Even something as simple as defending the idea that "tenure means tenure," and riding it out until DeSantis makes that a lie would be laudable IMO.

[–] wjrii 11 points 1 month ago* (last edited 1 month ago) (1 children)

I went to a public college in Florida, and New College was known to be full of the state's smartest hippies. My Spring semester bed in the honors dorm, after my first foray to Texas, was freed up because the former occupant transferred from UF to New College.

It's a travesty what's happening to it. Students with means or a favorable FAFSA might find some joy at a place like Reed or Oberlin. Evergreen seems like a good option on a similar model. New College being public with that traditionally low in-state tuition was such an important option for some and symbol for others, though.

[–] FlyingSquid 7 points 1 month ago (1 children)

The real advantage for him at New College, and I know Evergreen is like this, is that he was able to completely structure his education to suit the non-standard way he learned. He did terribly in grade school but really well at New College.

Are Reed and Oberlin like that too? And you're right, New College being public, unlike those three, made it far more affordable.

DeSantis killed it. Asshole.

[–] wjrii 7 points 1 month ago (1 children)
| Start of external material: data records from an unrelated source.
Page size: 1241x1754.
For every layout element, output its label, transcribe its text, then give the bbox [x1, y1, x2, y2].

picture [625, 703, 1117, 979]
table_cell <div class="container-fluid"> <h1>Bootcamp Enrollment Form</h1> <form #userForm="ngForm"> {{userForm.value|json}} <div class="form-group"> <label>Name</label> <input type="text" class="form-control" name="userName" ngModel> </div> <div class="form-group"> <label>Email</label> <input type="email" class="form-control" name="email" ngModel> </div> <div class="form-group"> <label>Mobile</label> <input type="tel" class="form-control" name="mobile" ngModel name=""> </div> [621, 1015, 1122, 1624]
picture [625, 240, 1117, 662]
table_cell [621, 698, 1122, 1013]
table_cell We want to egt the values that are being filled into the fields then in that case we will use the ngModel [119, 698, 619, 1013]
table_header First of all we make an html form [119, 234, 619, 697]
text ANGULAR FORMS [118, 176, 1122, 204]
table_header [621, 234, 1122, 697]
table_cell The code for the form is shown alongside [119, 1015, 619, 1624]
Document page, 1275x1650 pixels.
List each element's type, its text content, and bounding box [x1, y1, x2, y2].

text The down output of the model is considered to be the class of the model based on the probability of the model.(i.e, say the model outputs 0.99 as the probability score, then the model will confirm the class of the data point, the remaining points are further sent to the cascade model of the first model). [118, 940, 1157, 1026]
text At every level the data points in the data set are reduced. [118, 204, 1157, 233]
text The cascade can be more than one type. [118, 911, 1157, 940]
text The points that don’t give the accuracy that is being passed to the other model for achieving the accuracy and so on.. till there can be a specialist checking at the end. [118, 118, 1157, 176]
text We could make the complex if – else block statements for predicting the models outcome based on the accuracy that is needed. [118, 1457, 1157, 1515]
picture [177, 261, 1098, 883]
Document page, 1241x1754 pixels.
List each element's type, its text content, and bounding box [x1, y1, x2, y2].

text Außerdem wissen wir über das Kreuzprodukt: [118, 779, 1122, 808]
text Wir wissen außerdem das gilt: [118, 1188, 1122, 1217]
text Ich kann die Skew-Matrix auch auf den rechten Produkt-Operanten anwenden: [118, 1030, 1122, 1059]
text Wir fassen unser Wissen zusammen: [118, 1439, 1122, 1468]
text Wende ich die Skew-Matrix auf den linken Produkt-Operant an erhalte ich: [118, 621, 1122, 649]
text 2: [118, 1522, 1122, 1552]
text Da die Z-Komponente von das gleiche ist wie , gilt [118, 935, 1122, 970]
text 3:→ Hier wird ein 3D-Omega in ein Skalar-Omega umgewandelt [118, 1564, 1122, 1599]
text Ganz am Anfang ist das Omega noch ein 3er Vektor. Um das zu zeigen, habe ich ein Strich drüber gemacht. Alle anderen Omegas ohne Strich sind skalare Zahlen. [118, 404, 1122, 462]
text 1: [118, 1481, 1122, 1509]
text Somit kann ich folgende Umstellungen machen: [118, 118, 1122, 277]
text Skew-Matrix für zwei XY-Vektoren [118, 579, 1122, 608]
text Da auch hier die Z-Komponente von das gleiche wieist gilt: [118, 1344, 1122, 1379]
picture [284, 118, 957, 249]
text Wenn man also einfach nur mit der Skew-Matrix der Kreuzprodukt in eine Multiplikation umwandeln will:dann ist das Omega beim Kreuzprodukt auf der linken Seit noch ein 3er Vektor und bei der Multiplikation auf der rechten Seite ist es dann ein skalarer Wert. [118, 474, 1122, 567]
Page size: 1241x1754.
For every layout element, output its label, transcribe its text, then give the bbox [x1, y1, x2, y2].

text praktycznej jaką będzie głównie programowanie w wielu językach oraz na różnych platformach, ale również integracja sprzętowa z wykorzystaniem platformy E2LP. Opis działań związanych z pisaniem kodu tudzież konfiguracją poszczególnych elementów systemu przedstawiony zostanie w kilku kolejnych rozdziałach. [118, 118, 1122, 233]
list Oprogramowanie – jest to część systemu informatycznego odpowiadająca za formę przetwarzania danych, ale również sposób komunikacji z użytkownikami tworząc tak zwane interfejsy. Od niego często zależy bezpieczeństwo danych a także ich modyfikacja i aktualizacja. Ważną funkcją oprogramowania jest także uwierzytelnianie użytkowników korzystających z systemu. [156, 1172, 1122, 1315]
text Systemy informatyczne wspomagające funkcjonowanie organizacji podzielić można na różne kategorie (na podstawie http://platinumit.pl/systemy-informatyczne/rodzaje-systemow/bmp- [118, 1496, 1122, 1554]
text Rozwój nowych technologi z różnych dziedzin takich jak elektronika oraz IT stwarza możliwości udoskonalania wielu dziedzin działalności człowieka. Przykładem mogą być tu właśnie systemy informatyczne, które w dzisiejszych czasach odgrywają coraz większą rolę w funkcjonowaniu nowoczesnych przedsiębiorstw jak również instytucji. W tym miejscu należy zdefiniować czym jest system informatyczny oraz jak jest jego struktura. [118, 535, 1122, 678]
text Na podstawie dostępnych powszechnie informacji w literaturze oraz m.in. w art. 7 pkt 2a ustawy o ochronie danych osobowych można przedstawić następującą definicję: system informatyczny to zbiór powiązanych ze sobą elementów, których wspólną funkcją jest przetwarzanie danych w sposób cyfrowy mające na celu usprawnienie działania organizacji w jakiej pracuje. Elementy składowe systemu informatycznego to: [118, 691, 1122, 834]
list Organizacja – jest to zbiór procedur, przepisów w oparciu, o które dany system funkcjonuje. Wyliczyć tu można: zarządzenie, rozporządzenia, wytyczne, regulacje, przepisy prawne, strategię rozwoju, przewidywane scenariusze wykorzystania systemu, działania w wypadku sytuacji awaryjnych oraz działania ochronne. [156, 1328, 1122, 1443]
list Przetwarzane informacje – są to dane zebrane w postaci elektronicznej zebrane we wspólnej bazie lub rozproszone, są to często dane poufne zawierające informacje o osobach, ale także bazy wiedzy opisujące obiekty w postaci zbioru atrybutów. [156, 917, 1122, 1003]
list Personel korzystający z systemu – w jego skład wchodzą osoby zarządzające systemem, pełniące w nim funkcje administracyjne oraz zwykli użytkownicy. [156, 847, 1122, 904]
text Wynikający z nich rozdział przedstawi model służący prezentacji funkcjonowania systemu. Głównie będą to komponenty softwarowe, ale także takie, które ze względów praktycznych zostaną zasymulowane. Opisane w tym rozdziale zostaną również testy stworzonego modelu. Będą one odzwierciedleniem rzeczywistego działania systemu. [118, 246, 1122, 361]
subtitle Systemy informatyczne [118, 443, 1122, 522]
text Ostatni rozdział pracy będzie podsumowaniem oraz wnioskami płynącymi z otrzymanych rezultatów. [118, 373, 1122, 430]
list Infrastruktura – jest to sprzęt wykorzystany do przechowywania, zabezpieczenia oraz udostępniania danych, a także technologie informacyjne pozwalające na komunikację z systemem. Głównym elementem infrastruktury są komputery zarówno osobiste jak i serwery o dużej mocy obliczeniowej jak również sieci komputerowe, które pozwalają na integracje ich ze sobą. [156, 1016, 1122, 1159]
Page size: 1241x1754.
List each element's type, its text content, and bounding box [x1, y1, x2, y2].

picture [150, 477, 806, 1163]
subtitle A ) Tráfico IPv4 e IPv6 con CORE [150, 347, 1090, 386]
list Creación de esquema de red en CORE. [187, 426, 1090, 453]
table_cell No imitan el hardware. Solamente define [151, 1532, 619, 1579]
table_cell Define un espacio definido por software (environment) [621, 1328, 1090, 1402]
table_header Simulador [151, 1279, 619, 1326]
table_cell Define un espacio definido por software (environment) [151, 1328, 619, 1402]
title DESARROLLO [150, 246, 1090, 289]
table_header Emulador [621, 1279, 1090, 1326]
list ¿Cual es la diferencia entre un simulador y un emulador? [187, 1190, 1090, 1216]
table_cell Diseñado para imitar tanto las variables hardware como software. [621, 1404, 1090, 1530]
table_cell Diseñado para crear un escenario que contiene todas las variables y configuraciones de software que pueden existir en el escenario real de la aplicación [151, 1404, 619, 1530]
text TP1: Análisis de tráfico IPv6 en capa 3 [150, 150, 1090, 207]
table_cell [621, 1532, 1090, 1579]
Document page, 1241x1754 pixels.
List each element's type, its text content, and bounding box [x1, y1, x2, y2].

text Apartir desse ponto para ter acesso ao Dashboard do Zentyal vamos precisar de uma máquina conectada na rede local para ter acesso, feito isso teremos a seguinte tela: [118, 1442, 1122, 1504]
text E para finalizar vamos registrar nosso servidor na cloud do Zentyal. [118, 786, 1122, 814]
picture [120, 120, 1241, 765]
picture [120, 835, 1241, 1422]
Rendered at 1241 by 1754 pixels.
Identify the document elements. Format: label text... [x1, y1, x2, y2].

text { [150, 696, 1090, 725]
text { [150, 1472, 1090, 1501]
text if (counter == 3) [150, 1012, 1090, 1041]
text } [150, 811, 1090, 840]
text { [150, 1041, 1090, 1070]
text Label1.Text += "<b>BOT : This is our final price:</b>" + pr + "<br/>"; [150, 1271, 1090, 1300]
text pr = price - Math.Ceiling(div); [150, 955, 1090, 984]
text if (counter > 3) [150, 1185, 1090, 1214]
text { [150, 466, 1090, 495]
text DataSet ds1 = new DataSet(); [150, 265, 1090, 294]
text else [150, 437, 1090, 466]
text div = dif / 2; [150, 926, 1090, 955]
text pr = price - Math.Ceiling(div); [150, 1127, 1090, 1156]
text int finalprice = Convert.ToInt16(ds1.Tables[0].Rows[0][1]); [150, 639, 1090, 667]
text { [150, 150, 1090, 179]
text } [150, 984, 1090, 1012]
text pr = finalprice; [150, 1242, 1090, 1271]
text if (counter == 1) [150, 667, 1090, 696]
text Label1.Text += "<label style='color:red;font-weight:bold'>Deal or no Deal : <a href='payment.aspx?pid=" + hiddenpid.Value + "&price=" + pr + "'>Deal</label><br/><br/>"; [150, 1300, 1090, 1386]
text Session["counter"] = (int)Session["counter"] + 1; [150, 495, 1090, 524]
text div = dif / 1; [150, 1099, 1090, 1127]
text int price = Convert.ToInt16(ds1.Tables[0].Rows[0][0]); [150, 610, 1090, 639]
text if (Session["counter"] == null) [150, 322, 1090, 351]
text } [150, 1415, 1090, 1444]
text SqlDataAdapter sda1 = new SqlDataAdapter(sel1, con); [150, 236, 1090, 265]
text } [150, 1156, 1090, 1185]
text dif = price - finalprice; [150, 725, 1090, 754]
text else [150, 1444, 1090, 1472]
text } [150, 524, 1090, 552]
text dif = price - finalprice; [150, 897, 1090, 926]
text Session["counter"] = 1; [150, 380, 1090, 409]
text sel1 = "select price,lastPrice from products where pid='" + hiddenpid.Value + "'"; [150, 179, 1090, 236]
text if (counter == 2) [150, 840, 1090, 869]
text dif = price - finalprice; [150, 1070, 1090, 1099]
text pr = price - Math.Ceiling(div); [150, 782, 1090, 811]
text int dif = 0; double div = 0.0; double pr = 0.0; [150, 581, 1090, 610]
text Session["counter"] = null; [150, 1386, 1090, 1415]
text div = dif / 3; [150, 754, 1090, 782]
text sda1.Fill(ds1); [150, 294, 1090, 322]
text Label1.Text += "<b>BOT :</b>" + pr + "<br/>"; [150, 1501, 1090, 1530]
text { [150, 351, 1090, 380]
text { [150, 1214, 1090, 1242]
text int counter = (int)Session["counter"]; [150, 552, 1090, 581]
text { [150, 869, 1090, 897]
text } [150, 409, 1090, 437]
Reed may be somewhere on that path; they emphasize interdisciplinary programs and narrative grading. I think Oberlin is more of a traditional curriculum, but it's been a progressive community since the days of the Underground Railroad. I pretty exhaustively researched colleges in the mid 90s (then promptly chose the one that offered the biggest scholarship and three months later fell back on the best in-state option still available), but my mental data is pretty stale by this point.

My daughter is neurodivergent, but she's only eleven and so far still claims she wants to attend the nearest physical campus to our house and never move out, which sounds alright to me because she's fun and cool. We will see how the teen years affect this mindset, LOL.

[–] FlyingSquid 2 points 1 month ago

My 14-year-old kid is also ND but she wants to go to art school. That sounds like a decent fit for a ND person if they have those skills (which she does).